### Extract:
--- START ---
One can use Newtonian gravity as a sort of zeroth-order approximation to GR for this specific scenario (a roughly spherical gravitating massive body surrounded by vacuum), and then get gradually more accurate predictions by adding terms of higher order. This is what the PPN formalism that @Ibix referred to does. But this still is not the same as reducing the Einstein equation to Newtonian gravitation. In fact it is the opposite, it requires admitting that Newtonian gravity by itself is not the same as GR and applying corrections accordingly.

If you were actually asking about a scenario where there are two or more gravitating bodies that contribute significantly to the overall spacetime geometry, then as long as the bodies are still isolated--i.e., there is vacuum except where the bodies are located and the size of the bodies is much smaller than their separation distances--there is in fact a sort of "post-Newtonian" approximation for this case as well. It is called the Einstein-Infeld-Hoffman equations:

https://en.wikipedia.org/wiki/Einstein–Infeld–Hoffmann_equations

As noted in that Wikipedia article, in the limit $c \rightarrow \infty$, these equations reduce to the Newtonian equations for a many-body system in which gravity is the only force acting. But again, this is not the same "reducing" GR to Newtonian gravity; it's the opposite.

 

[empdee4]

Thanks very much.
--- END ---
### Source material:
--- START ---
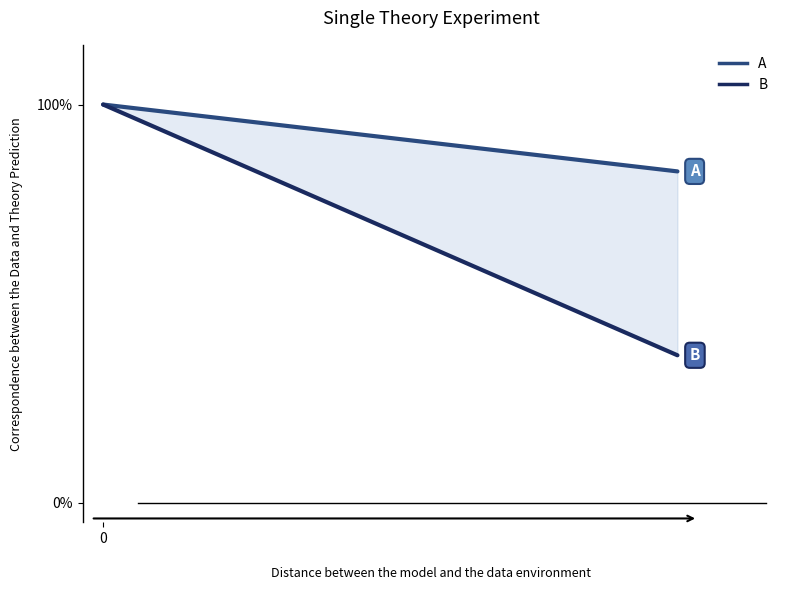

Is the value of A at 7 greater than the value of B at 13?

Yes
--- END ---
### Tasks for this exercise:
[1] From the post on Newtonian gravity and general relativity, reproduce the passage that begins at the words "As noted in" and stops after the words "Thanks very much.".
[2] According to the post on Newtonian gravity and general relativity, what do the equations for several isolated gravitating bodies reduce to in the limit as c goes to infinity?

### Completed exercise:
[1]
As noted in that Wikipedia article, in the limit $c \rightarrow \infty$, these equations reduce to the Newtonian equations for a many-body system in which gravity is the only force acting. But again, this is not the same "reducing" GR to Newtonian gravity; it's the opposite.

 

[empdee4]

Thanks very much.

[2] The Newtonian equations for a many-body system in which gravity is the only force acting.